Reed: The biggest challenge was just sitting down and figuring out what was next. For me, it was the professional basketball aspect after trying to get back into school and doing the college thing. If that didn't work out for P.J. then the next step for him will probably be in professional ball, whether that means going overseas, or using the D-League for a year of professional basketball experience---like what Glen Rice Jr. did. I think the biggest key for him is figuring out how to rebuild his image.

RU: For a player like Hairston or yourself, how is the D-League in terms of a tool to help you mature, not only as a player, but as an overall person?

Reed: It helps you grow, because you're no longer in the college atmosphere, where you have help from everybody (I.e teachers, coaches, trainers, academic advisors). The biggest thing about being a professional is that this is your job, so how you continuously get better everyday and how you use the coaching staff is completely up to you. Being on your own and making your own decisions is huge for you to figure out how much you really want it.

RU: In my point of view, it appears as though more players are entering the D-League earlier in their playing career upon not getting drafted or just being removed from school. If a top-notch high school player asked you if they should go to the NBADL or go to college, how would you respond?

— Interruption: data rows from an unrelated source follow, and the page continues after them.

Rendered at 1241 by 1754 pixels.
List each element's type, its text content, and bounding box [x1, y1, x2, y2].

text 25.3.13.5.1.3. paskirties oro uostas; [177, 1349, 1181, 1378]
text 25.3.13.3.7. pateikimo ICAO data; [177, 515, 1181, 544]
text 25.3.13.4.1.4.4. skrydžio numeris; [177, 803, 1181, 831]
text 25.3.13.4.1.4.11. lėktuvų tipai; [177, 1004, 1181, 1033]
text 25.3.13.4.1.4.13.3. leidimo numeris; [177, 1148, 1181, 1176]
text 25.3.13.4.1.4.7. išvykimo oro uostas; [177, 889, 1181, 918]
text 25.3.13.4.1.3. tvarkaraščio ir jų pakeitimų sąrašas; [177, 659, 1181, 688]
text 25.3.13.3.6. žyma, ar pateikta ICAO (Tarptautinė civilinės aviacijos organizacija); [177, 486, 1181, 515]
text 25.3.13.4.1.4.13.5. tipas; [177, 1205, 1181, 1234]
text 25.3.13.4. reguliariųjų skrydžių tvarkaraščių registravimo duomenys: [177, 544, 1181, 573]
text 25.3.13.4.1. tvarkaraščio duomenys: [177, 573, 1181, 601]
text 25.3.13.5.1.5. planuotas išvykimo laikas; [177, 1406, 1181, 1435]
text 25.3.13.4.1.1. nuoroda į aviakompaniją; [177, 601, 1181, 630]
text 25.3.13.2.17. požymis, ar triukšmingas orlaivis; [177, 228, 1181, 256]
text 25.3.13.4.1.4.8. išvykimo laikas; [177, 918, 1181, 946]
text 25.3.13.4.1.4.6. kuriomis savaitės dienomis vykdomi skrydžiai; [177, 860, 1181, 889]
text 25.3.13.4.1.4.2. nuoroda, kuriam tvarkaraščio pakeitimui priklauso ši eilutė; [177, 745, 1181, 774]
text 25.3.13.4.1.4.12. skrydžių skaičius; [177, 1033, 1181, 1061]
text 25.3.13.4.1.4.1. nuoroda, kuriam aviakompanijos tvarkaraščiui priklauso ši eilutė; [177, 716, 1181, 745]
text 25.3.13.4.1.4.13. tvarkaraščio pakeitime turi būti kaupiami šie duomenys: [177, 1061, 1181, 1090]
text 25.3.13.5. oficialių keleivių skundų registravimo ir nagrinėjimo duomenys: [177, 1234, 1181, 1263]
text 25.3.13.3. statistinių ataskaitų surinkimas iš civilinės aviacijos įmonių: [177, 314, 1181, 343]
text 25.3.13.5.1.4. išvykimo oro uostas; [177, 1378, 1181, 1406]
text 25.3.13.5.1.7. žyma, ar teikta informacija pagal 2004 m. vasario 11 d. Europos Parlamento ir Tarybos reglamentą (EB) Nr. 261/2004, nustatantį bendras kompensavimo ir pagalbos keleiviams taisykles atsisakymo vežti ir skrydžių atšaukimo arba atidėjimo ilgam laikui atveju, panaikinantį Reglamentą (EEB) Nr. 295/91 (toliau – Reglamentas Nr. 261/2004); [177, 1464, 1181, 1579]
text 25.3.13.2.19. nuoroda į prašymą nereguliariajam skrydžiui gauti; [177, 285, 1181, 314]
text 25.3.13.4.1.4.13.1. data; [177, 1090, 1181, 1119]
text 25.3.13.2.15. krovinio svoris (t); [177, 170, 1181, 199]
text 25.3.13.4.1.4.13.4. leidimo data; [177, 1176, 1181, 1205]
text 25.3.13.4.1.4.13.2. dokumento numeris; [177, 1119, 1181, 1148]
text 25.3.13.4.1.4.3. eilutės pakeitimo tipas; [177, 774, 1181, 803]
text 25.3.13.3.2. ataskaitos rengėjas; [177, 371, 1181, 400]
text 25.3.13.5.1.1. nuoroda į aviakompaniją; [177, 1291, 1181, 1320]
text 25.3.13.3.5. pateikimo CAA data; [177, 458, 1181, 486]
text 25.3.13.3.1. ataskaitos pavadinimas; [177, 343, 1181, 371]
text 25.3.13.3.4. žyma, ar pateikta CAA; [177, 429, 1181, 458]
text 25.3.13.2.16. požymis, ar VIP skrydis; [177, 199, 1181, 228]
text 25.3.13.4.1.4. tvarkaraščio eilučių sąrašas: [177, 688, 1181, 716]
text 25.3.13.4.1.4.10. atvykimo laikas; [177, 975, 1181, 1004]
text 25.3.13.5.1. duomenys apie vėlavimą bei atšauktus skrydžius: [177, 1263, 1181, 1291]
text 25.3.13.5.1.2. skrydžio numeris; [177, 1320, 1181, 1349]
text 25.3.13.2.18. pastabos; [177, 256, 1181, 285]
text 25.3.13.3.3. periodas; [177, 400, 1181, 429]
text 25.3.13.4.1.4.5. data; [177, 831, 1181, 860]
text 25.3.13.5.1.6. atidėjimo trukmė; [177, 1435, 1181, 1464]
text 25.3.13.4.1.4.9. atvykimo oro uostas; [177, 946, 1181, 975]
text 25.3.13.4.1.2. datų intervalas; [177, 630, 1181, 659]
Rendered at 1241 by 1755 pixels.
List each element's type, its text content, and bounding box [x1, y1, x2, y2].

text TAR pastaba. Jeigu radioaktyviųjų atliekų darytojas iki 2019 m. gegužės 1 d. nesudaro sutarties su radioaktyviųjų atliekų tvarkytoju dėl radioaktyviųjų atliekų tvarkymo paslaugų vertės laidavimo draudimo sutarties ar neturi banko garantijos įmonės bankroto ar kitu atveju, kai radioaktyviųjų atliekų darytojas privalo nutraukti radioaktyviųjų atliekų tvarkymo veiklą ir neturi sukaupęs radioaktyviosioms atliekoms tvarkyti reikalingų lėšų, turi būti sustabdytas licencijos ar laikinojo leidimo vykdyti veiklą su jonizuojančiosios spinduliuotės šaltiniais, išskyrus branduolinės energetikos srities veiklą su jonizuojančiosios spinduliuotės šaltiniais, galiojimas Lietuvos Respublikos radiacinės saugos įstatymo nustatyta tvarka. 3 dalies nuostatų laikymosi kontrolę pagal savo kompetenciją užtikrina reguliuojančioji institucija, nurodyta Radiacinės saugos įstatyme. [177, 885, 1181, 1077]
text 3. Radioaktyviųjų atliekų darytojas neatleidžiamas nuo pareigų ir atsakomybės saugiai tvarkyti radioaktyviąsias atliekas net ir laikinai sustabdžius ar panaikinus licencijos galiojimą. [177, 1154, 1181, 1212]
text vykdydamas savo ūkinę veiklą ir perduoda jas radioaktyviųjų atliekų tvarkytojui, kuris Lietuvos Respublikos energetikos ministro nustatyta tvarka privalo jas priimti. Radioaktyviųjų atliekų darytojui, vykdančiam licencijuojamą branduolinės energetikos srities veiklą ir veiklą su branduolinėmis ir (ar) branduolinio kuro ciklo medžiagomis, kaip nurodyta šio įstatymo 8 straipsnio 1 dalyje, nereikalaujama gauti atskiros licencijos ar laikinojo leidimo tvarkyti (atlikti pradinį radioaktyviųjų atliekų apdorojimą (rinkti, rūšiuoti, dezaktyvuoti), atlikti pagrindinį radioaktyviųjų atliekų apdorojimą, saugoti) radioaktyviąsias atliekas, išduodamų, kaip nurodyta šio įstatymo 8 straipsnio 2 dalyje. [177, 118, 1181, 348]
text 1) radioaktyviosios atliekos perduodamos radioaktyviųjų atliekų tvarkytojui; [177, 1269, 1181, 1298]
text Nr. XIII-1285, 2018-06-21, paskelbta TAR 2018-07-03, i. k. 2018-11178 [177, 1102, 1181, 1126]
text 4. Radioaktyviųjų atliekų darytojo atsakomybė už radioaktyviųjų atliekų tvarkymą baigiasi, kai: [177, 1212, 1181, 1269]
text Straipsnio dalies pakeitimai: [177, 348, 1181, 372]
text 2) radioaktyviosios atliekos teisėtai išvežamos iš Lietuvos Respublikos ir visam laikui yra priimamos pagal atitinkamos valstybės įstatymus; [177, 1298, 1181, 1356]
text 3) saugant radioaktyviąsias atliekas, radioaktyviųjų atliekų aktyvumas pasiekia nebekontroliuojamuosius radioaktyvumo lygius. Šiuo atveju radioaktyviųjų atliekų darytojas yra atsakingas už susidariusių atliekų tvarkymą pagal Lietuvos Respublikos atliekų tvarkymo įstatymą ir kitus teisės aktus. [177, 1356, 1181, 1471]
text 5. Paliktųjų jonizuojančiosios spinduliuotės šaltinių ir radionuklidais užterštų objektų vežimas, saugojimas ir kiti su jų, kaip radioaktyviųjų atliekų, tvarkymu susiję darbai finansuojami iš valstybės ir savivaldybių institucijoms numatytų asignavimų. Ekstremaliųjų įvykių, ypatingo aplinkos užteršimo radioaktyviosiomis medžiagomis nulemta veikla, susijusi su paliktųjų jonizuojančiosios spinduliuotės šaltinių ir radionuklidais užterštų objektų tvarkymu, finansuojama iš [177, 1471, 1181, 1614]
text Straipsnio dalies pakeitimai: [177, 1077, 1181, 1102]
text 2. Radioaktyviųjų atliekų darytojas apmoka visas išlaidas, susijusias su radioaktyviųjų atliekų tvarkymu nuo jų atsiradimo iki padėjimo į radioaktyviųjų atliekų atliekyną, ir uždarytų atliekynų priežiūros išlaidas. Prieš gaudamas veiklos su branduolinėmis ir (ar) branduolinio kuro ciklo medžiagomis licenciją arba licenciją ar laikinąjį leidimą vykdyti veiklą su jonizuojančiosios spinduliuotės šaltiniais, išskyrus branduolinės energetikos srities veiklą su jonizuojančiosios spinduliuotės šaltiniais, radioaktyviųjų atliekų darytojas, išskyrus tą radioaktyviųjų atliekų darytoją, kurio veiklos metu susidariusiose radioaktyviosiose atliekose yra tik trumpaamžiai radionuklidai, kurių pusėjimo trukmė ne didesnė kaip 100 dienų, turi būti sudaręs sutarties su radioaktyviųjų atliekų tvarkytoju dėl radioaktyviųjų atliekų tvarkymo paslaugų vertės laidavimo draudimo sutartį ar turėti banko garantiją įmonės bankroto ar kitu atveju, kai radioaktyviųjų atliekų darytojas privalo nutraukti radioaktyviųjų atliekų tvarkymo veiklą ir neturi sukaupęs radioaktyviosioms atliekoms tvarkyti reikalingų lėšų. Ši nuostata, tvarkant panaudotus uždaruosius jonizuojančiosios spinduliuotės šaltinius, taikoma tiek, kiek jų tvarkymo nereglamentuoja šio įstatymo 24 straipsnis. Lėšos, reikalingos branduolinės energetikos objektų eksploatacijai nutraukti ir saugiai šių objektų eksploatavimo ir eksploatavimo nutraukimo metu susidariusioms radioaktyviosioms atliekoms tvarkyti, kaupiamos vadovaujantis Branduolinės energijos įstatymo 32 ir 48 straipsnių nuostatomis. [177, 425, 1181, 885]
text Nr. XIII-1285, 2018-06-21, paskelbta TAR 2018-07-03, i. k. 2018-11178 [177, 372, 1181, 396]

Reed: I feel like everybody should have the opportunity to go to college because that experience is one for the ages. At the same time, if you're unable to do that, now you have the opportunity to come to the D-League, which is something you're seeing a lot with guys like Aquille Carr.

Last year, Carr was one of the top high school prospects, and now he's using the D-League as a year in college. I mean, anyway that you can build a resume is a great opportunity because the D-League uses NBA and Euro rules and it's a lot more physical than college. If you do decide to go the NBADL route, then it's definitely a good experience.